JC Mehta’s Selected Poems: 2000 – 2020 is comprised of two decades of writing with an intense focus on space, place, and confession in post-Colonial America. Edited and curated by Brenna Crotty of CALYX journal, Selected Poems reflects one poet’s journey as a citizen of the Cherokee Nation through a search for identity and peace.


Congratulations also to our finalists and semi-finalists. Each of these manuscripts is deserving of recognition.


FINALISTS

Kansas Poems
Brian Daldorph
Lawrence, KS


Once and Future Selves
Melissa Fite Johnson
Lawrence, KS


When to Ask for Rain
Tyler Robert Sheldon
Baton Rouge, LA


Praise the Lord and Pass the Medication
Brenda White
Emporia, KS



SEMI-FINALISTS


The House that Grief Built
Ramona Vreeland McCallum
Garden City, KS


Head of a Gorgon
Reaegen M. Pietrucha
Gainsville, FL


This World, Not the Next
William Sheldon
Hutchinson, KS


Memory’s Gate
Pamela Yenser
Albuquerque, NM



Man in front of microphone.
Stanley E. Banks (photo by Kevin Rabas)
ABOUT THE JUDGE

The poet Stanley E. Banks grew up around 12th and Vine in Kansas City, and was the first in his family to go to college.

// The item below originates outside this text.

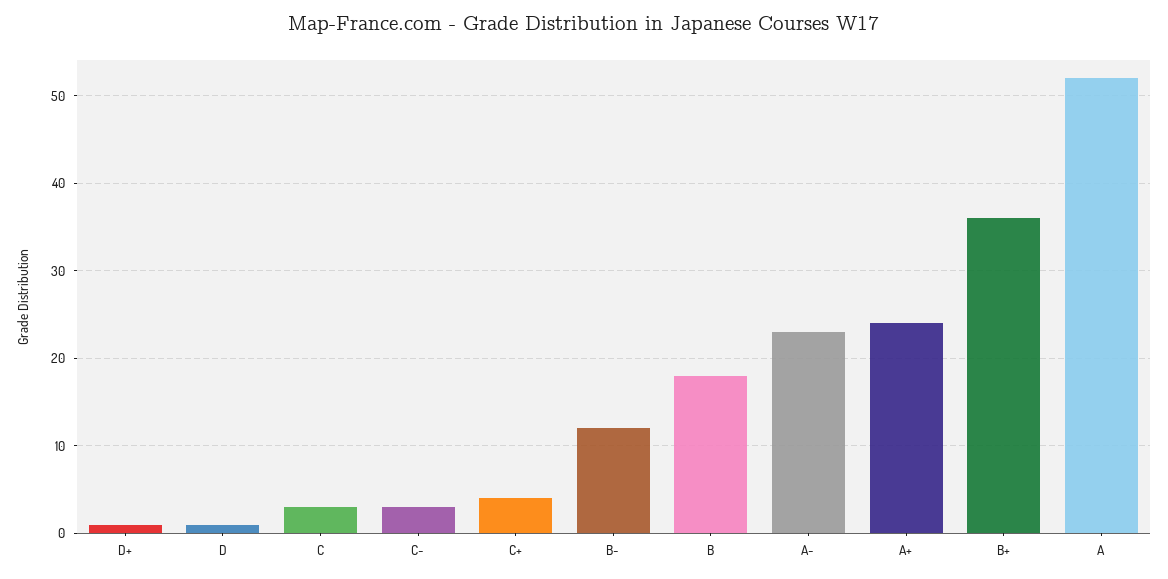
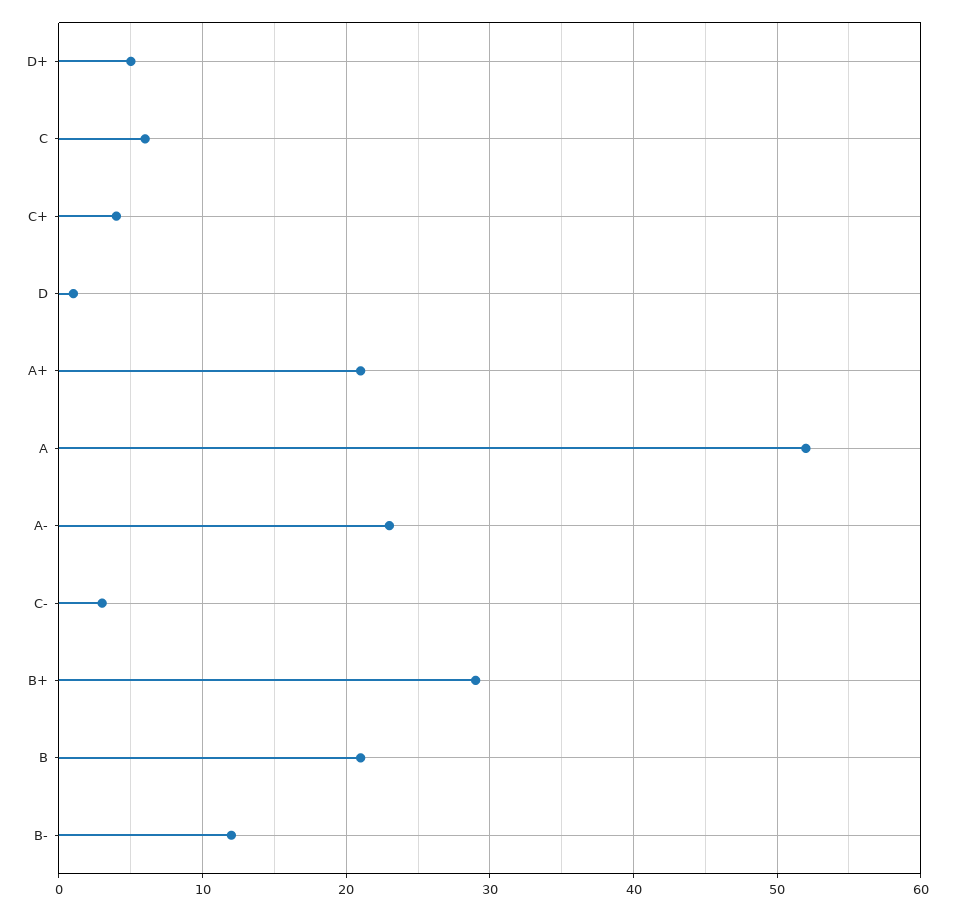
D+: 1 -> 5
C: 3 -> 6
B: 18 -> 21
A+: 24 -> 21
B+: 36 -> 29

Now he’s an artist in residence at Avila University, where he teaches others to express themselves through writing. In his own work, Banks captures the music, misery and hope of a youth spent in the urban core. The first 25 years of his poetry is collected in the book Blue Beat Syncopation, published by Bookmark Press.